Todos os anos, o Estado paga um valor extra a um grupo específico de pensionistas, mas muitos continuam sem saber que este apoio existe. Trata-se do Suplemento Especial de Pensão, um benefício atribuído anualmente em outubro e destinado a compensar antigos combatentes que prestaram serviço militar em condições de dificuldade ou perigo. De acordo com o Notícias ao Minuto, este suplemento é financiado diretamente pelo Estado e pode ser acumulado com várias pensões, desde que o beneficiário cumpra os critérios definidos pela Segurança Social.
A Segurança Social explica que este apoio foi criado para reconhecer o impacto do serviço militar prestado em cenários exigentes, frequentemente associados a risco operacional. O valor varia consoante o tempo de serviço bonificado e é pago automaticamente após validação da certificação emitida pelo Ministério da Defesa Nacional. Apesar de o suplemento existir há vários anos, a falta de divulgação faz com que muitos antigos combatentes nunca peçam a certificação necessária para serem incluídos no pagamento anual.
Quem tem direito ao Suplemento Especial de Pensão
Segundo a mesma fonte, o suplemento abrange antigos combatentes que recebem pensão de invalidez ou velhice do regime geral da Segurança Social. O direito estende-se também a pessoas abrangidas por sistemas de Segurança Social de outros Estados da União Europeia, do Espaço Económico Europeu e da Suíça, desde que esses regimes prevejam a totalização de períodos contributivos.
A Segurança Social clarifica ainda que quem esteve inscrito noutros sistemas de proteção social através de acordos internacionais celebrados por Portugal pode igualmente ter acesso ao suplemento, desde que tenha sido beneficiário do regime nacional em algum momento da carreira contributiva.
Além destes casos, o Notícias ao Minuto refere que subscritores da Caixa Geral de Aposentações e beneficiários da Caixa de Previdência dos Advogados e Solicitadores também têm direito ao suplemento, sendo as respetivas entidades pagadoras responsáveis pela atribuição.

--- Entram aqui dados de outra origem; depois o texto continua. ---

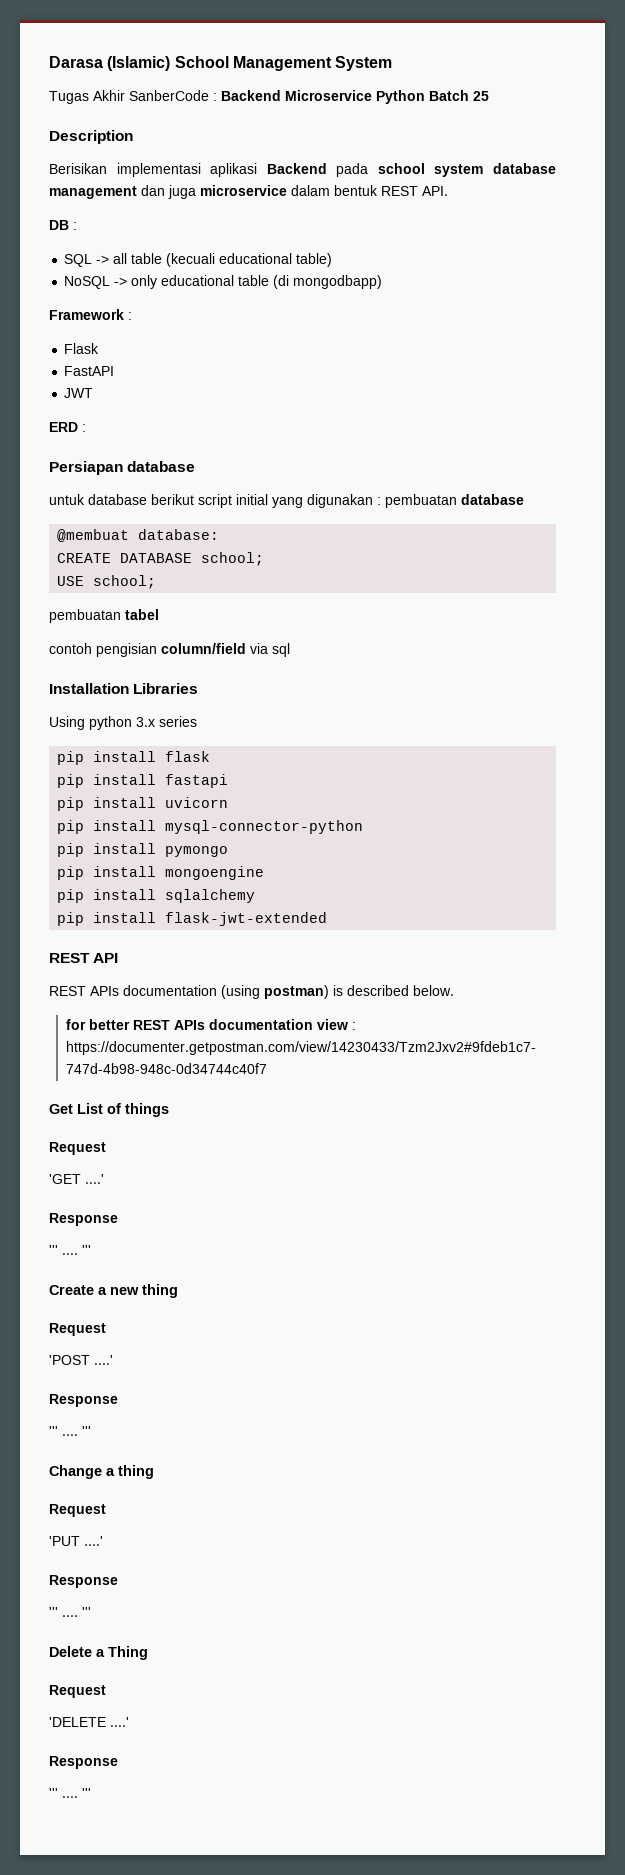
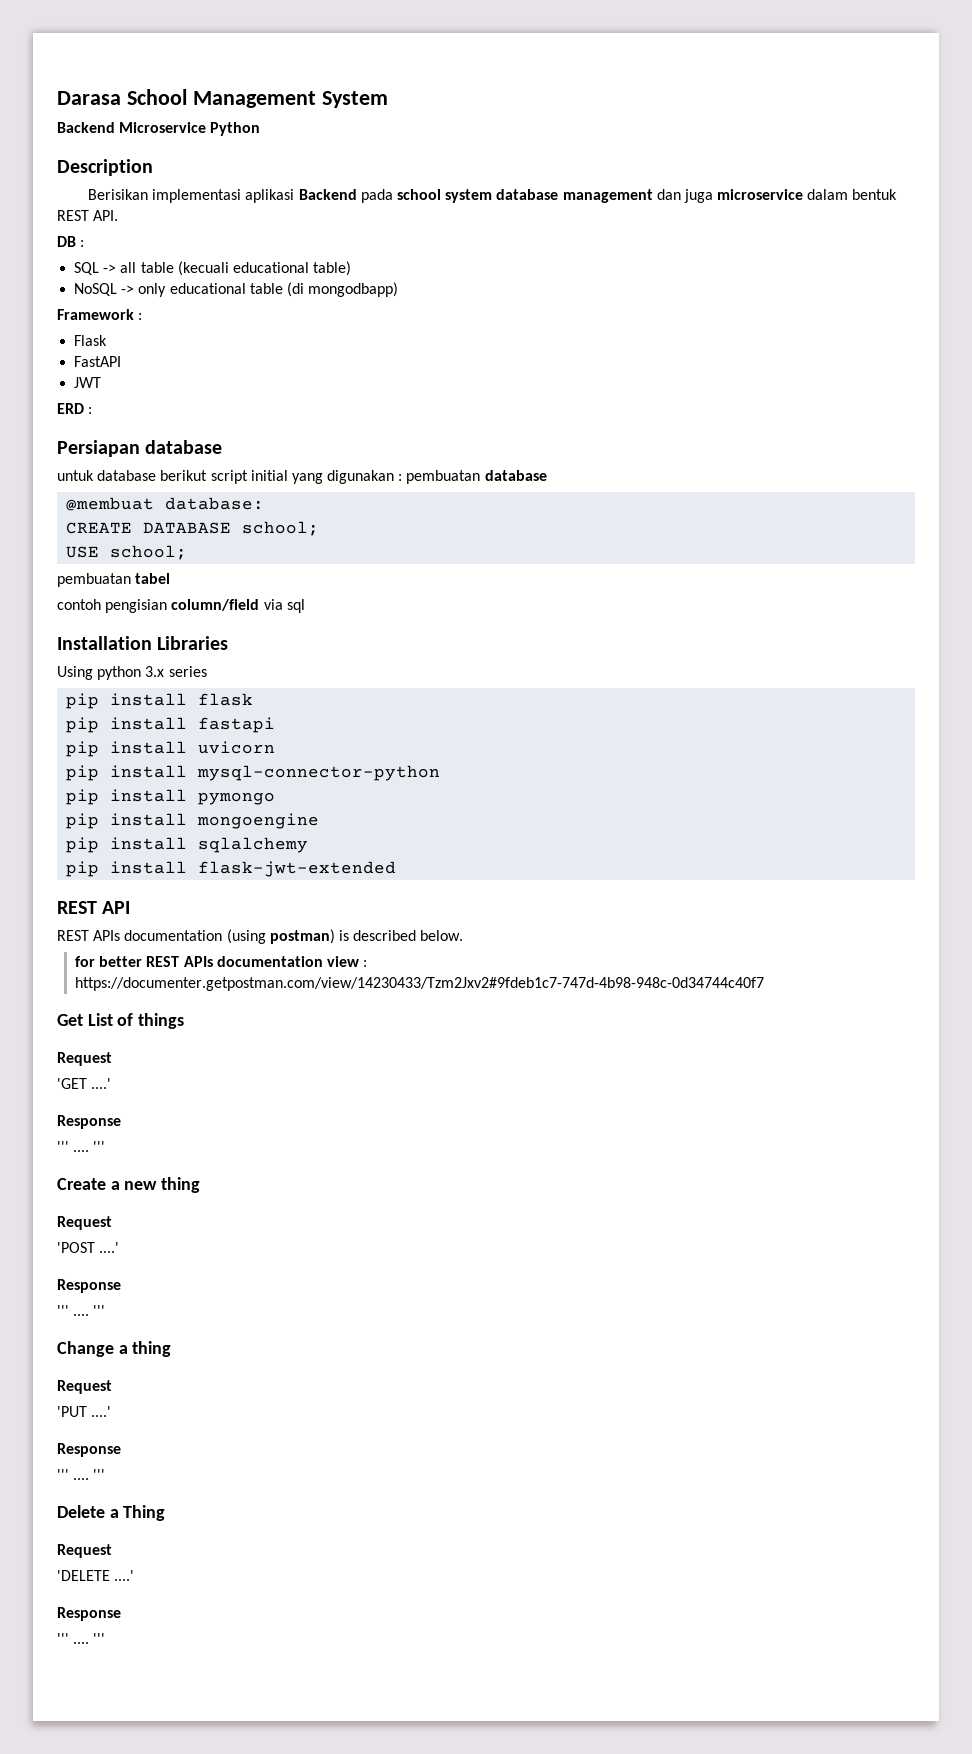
[107,56,171,71] (Islamic) -> (121, 98) none
[49,90,217,104] Tugas Akhir SanberCode : -> (388, 99) none
[429,90,489,101] Batch 25 -> (261, 129) none

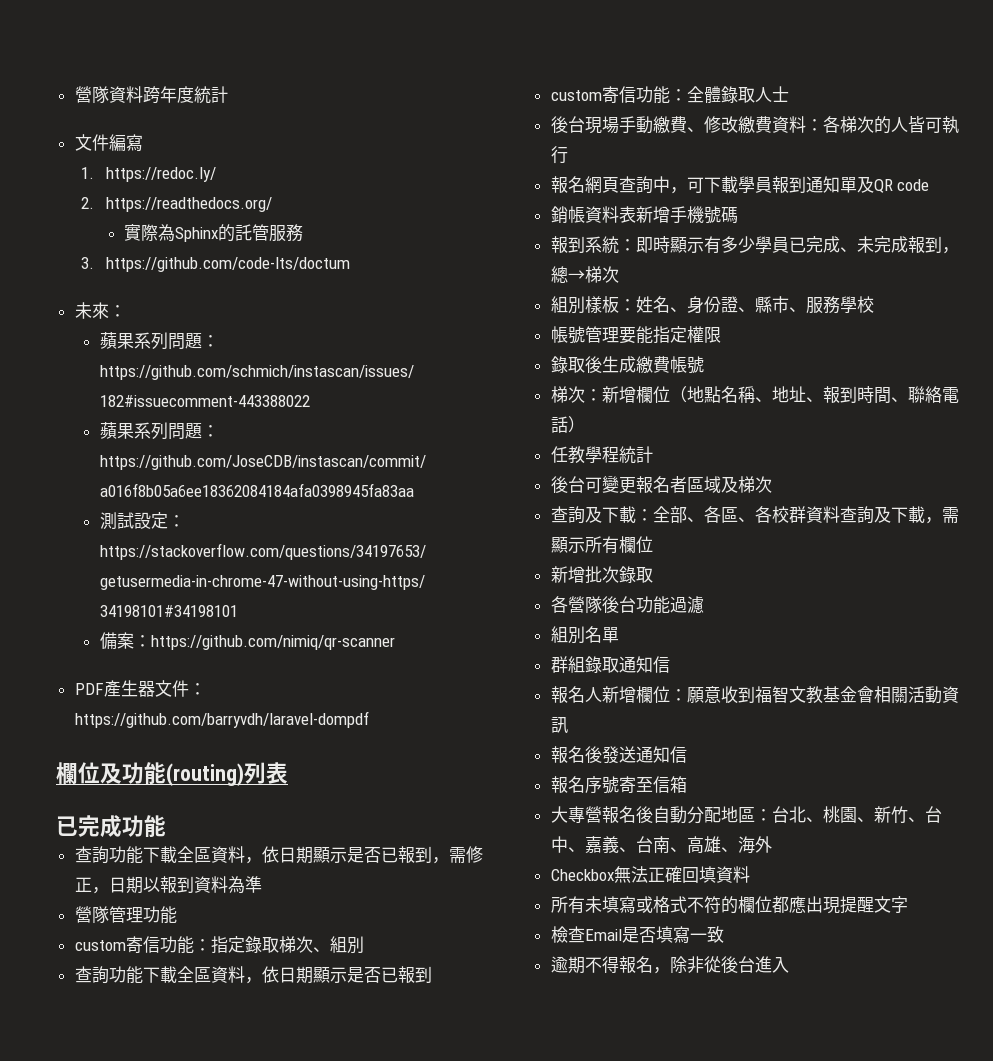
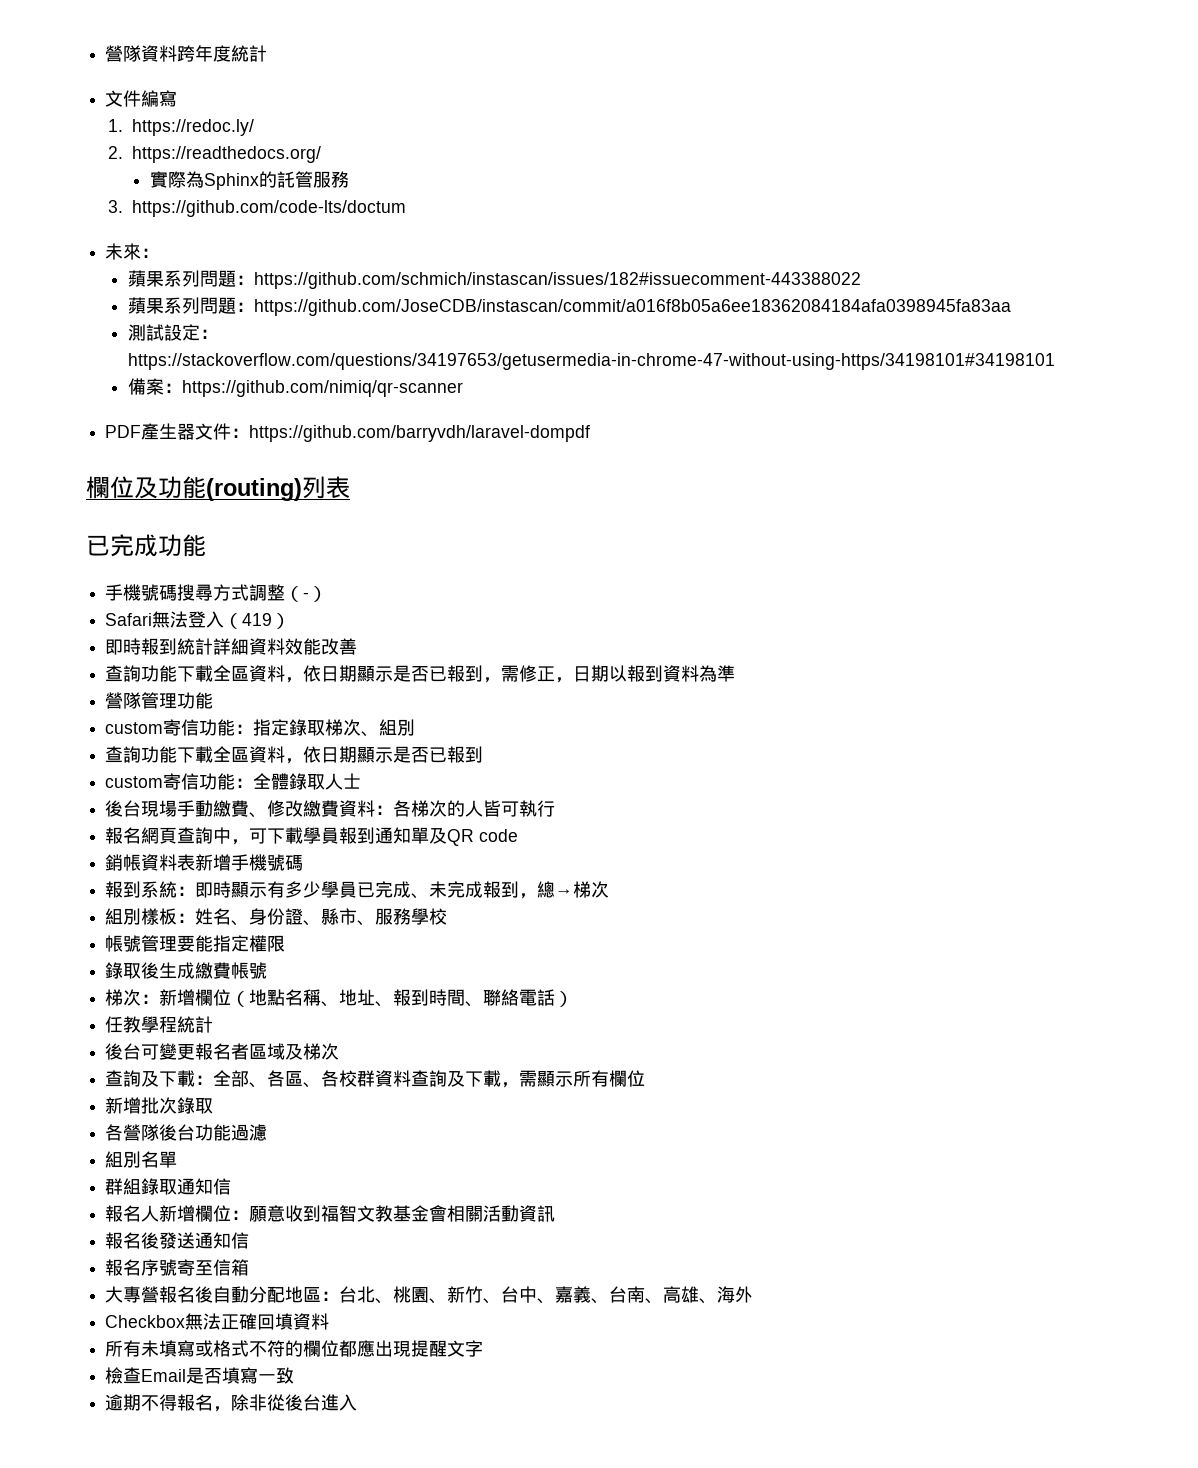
(166, 826) none -> [105,584,328,602] [105,611,291,629] [105,638,358,655] // 手機號碼搜尋方式調整（-） // Safari無法登入（419） // 即時報到統計詳細資料效能改善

Apoio pode acumular com várias pensões, mas há exceções
O suplemento pode ser recebido juntamente com pensão de velhice, invalidez ou pensão de sobrevivência (neste caso, apenas pela viúva). No entanto, de acordo com a publicação, não é cumulável com o Acréscimo Vitalício de Pensão dos antigos combatentes nem com o Complemento Especial de Pensão, para evitar duplicação de prestações destinadas ao mesmo fim.
Quanto se recebe em 2025
De acordo com a Segurança Social, o valor do suplemento depende da duração do tempo de serviço militar bonificado. Os montantes definidos para 2025 são:
Até 11 meses: 93,50 euros
Entre 12 e 23 meses: 124,65 euros
Igual ou superior a 24 meses: 186,95 euros
O pagamento é anual e realizado em outubro, sem necessidade de renovação do pedido desde que a certificação tenha sido emitida.
Um apoio importante que muitos desconhecem
Segundo o Notícias ao Minuto, este suplemento continua a ser pouco divulgado, apesar de representar um reforço financeiro relevante para milhares de antigos combatentes.
A recomendação da Segurança Social é clara: quem acredita ter prestado serviço em condições especiais deve solicitar a certificação ao Ministério da Defesa Nacional, garantindo assim que não perde o direito ao pagamento anual.